Any writings in this blog (or any links from it) are simply not legal advice, either generally, or in reference to anyone’s specific circumstances. Do not rely on anything you read here as a definitive statement of the law or as legal advice.
Laws vary from place to place. If you have legal questions or require legal advice, contact a local lawyer, or better, several local lawyers.Do not contact me regarding legal services of any kind via the blog or via any email addresses which may be associated with it.
All posts here reflect the changing views (such as they are) of the author, not my employer or any other person or party.All comments here are posted by the reading public at large - I take no responsibility for them, but will edit them on request.
Ground Rules
The Scoplaw Blawg isn't a dirty little secret or anything. However, I had originally asked people, when they were posting on the internet, to try to keep my name mostly dissociated with the blawg in an effort to stave off prejudice by possible employers.
(While I wouldn't negatively judge someone unfamiliar with blogging for being a bit nervous with it, on the other hand, I simply didn't want to have the trite this-is-not-unmediated-biography-from-a-compulsive-sharer-and-yes-I-can-keep-inappropriate-topics-off- the-blog conversation yet again.)
My goal was never pure anonymity, but rather to try to keep my identity and the Scoplaw blawg googlenonymous (a wonderful neologism by Neo Tokyo Times, a NYU blawgger, and a fav. read of mine).
Most of the time it worked, but with Google swooping in and indexing and archiving when people inadvertently used my real name, it was only a matter of time before I was easily found. And, given that I was most concerned about people who knew little of me jumping from a Google search on my name to the blog. . .well, the horses are well and gone.
However, I'd still like to stick to the following ground rules :
- There are confidentiality issues. Please do not use anyone else's real name without their express permission
or, unless, like my friend Seth Abramson for example, they also blog
and comment under their real name. If you violate this rule, I’ll be
deleting your comment or, at least editing out the name.

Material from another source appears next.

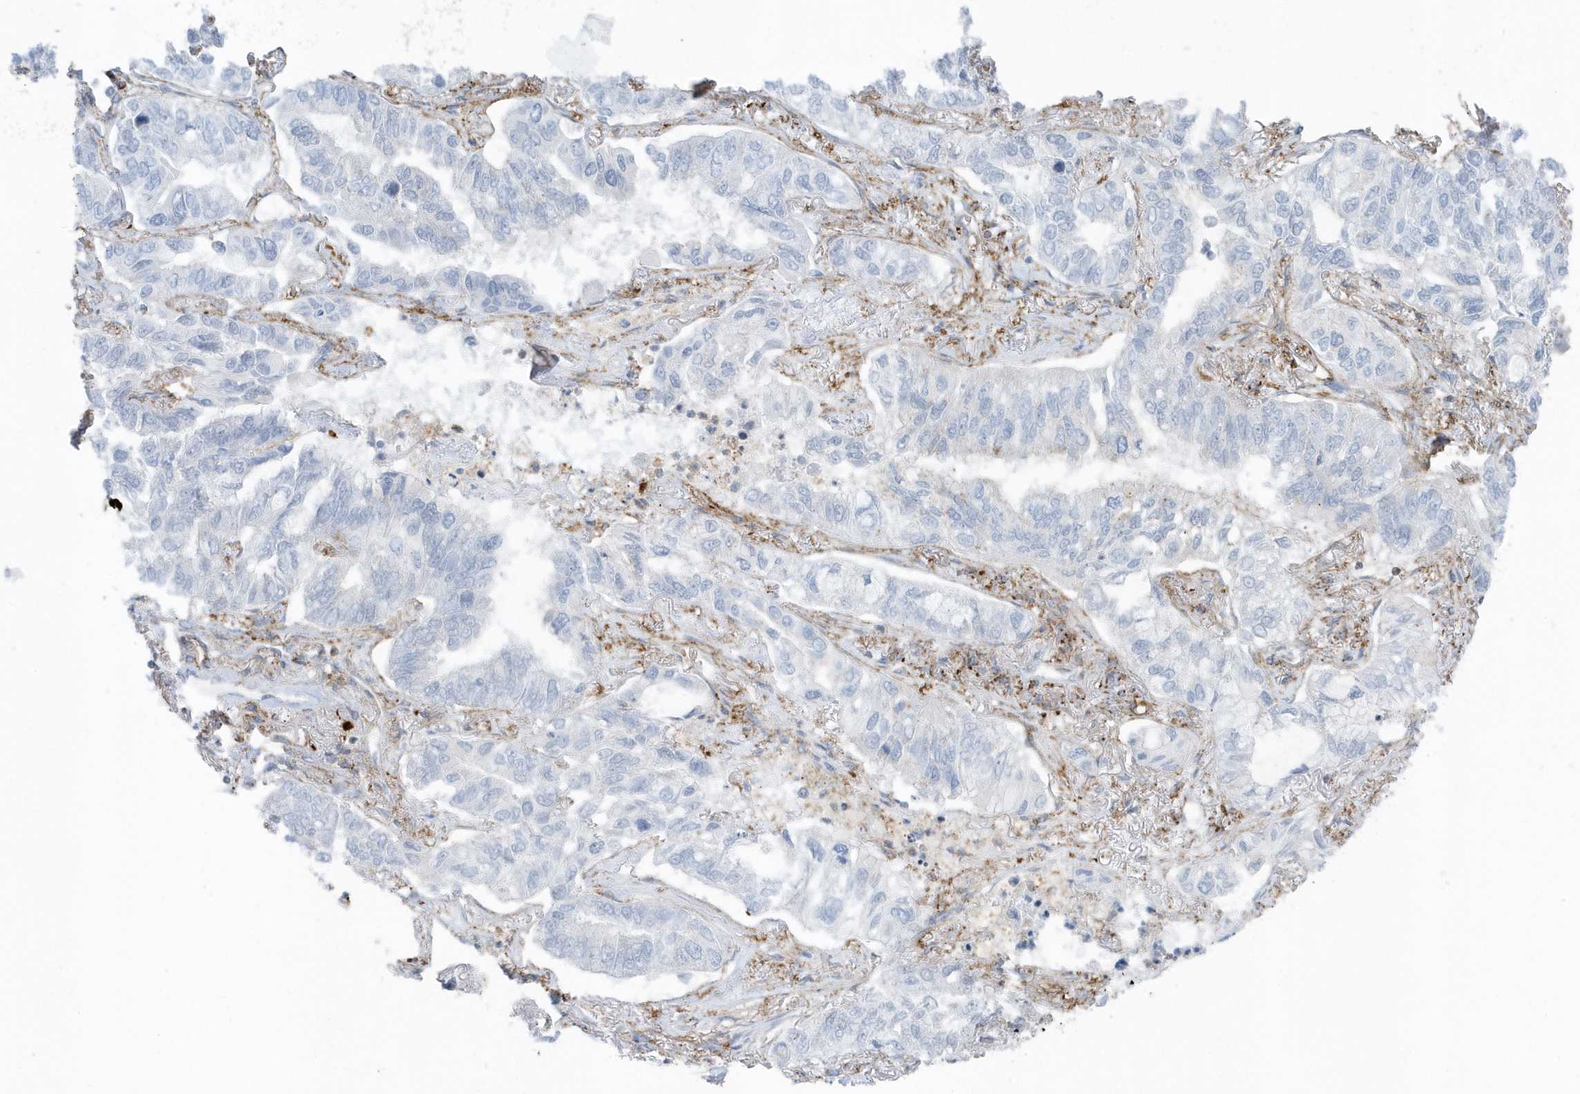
{"staining": {"intensity": "negative", "quantity": "none", "location": "none"}, "tissue": "lung cancer", "cell_type": "Tumor cells", "image_type": "cancer", "snomed": [{"axis": "morphology", "description": "Adenocarcinoma, NOS"}, {"axis": "topography", "description": "Lung"}], "caption": "IHC of human lung adenocarcinoma reveals no positivity in tumor cells.", "gene": "CACNB2", "patient": {"sex": "male", "age": 64}}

- I’m not going to write salacious things about my clients (in fact, due to ground rule 1, I’ll probably write little or nothing about them specifically, although I may comment on “types” of situations we see, in an effort to let people know what this job is like, and how the legal system “is” for the indigent). I will not salacious things about the office, or the judges I’m in front of, or the court personnel. I'm unsure about the prosecutors. (Just kidding.) If *you* want to see those things in print, by all means blog about them, but don’t use my comment fields to do so. If you do, I’ll be deleting your comment or, at least editing out the name. I may banyour access to the blog as well.
- Please feel free to raise any factual issues or counter-points that do not implicate rules 1 or 2. Disagreement is cool. I like it.
- Feel
free to use any amount strong language on those issues you feel passionately
about; however profane and/or substances diatribes directed at myself
or other non-public figures will be most likely deleted prior to my
banning you from commenting. Or I could just make fun of them before
banning you. I do that sometimes.
- As you may have guessed from the above, the blog is a private publication. I have (and will) restricted access to those who can’t play nice.
- Because
"we write what we know," if you’re reading the blog there’s a chance
you may see "yourself" (disguised via moniker, hopefully indiscoverable
as yourself, distorted by point 7 below) on these pages. If you're uncomfortable with your moniker, or if you want to
be CATEGORICALLY UNBLOGABLE simply write me at scoplaw@gmail.com (or any other valid
email address you may have for me) and LET ME KNOW. I will not take
offense, and I will delete any reference to you. That brings me to
the issue of truthfulness.
- The easiest way to say this is: I lie on the blog. It’s more in the realm of literature. It is not UNMEDIATED FACTUAL OR BIOGRAPHIC REPORTING. If reference to anything appears on the blog, IT MAY NOT BE TRUE. Do not rely on anything you read here.
- Deal with number 7. This gets it own number.
- To explain number 7, I’m a writer as well as a (some-J.D.-post-bar/pre-oath-limbo-something). What I’d like to do with the blog is to create a record of my experiences and tell a few stories along the way. Often those stories here, like all stories, are distorted for various reasons. However, given the nature of blogging, I also deliberately distort things. I may want to protect someone’s identity, I may want to skip extraneous details and get to the heart of something, I may combine several stories or scenarios to give readers a flavor for what some sort of “typical” experience is, so on, so forth. Poets lie to tell the truth. Which is why Plato gave us the boot from the Republic.
I think most of that still holds true.